张鑫将水杯放下,不紧不慢的说:“谁让你这么古板呢,只是运点感冒药罢了,又不犯法,你非得千方百计的拦着。”
路遥脸上闪过一丝了然之色,道:“张鑫你这垃圾,狗改不了吃屎。将感冒药运到国外提炼毒品……咳咳……”
张鑫理了下领带,笑道:“你别血口喷人啊,我可是国际知名企业家。这次回国,‘省招商引资局’还打电话欢迎我呢~”
路遥叹了口气,现在的自己什么都做不了,索性闭上眼睛不再说话,安静等待死亡的到来。
但张鑫却不想让眼前饱受病痛折磨、即将离世的表兄走好。他附身靠近,悄悄说道:琇書蛧
“表哥啊~其实呢,我这次回国主要就是见你一面,告诉你一声——你的癌,是我弄出来的~”
路遥陡然挣开眼,“你说什么!”
张鑫笑眯眯的掏出个铅盒打开,里面是件古怪的三角形饰物,仅有巴掌大小,中间是只眼睛似的图案,一看就很有年代感。

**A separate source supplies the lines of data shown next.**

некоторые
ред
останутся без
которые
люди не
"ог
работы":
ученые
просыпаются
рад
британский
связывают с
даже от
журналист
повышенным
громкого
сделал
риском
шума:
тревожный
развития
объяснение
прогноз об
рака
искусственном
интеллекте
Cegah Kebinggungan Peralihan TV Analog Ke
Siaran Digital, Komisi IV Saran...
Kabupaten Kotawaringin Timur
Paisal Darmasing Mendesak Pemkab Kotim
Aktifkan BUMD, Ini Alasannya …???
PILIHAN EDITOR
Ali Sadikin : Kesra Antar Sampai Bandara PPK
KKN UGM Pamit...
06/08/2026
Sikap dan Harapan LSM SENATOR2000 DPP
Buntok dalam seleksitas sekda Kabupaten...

“眼熟吧?这是我亲手送你的,货真价实的古董。我在里面掺了点放射性物质,长期接触就会变成你现在这副鬼样子。”
路遥马上认出来,这是自己很喜欢的一件古物,天天摆在书桌上,时不时的把玩,没想到却是要人命的东西!
他伸出枯枝似的手臂,死死的抓住眼前人的胳膊!“你……”
“别激动~表哥,我西装很贵的。”张鑫轻松拿掉路遥的手,小心的捏起铅盒,将放射性饰物塞进他怀里。
“我赶飞机,得先走一步。你好好留着这个当做纪念吧,有机会再去你的坟头蹦迪~”
说完话,张鑫从容起身离开。临走前,还回头俏皮的眨眨眼。他原本就男生女相,此时的神态动作居然有些娇媚。
保镖很有眼力劲,赶紧打开病房门。同时用无线耳麦联络同事,提前发动汽车。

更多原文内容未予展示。